Verslag vergadering Commissie voor Leefmilieu, Natuur, Ruimtelijke Ordening, Energie en Dierenwelzijn
Verslag
De heer Danen heeft het woord.
Minister, op de website vlaanderen.be wordt aangekondigd dat de premies voor energiebesparende investeringen worden hervormd in 2017. De tabel met de wijzigingen is ons ondertussen bekend.

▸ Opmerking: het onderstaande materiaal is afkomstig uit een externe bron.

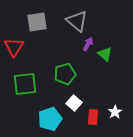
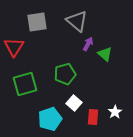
green square: rotated 10 degrees counterclockwise
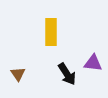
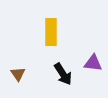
black arrow: moved 4 px left
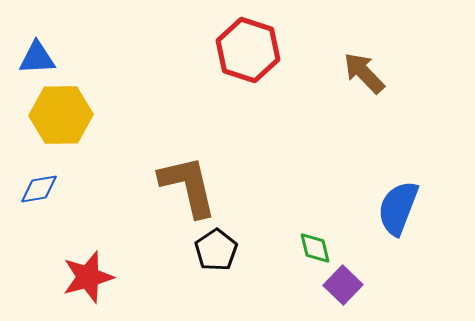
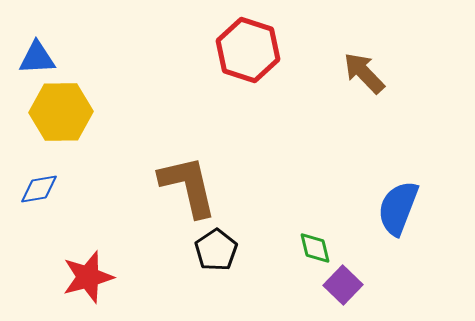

De premies die de netbeheerders geven voor het installeren van warmtepompen, worden grondig herzien. Voor investeringen met een eindfactuurdatum tot en met 31 december 2016 kan er een premie van maximaal 1700 euro worden verkregen. Het voorstel tot hervorming van de premies voor warmtepompen, dat nog door de Vlaamse Regering moet worden goedgekeurd, maakt een onderscheid per type warmtepomp. Vanaf 1 januari 2017 zouden dan ook volgende premies gelden: voor een geothermische warmtepomp 4000 euro, voor een lucht/waterwarmtepomp 1500 euro, voor een hybride lucht/waterwarmtepomp 800 euro en voor een lucht/luchtwarmtepomp 300 euro, telkens per woning of wooneenheid en telkens met maximum 40 procent van de factuur.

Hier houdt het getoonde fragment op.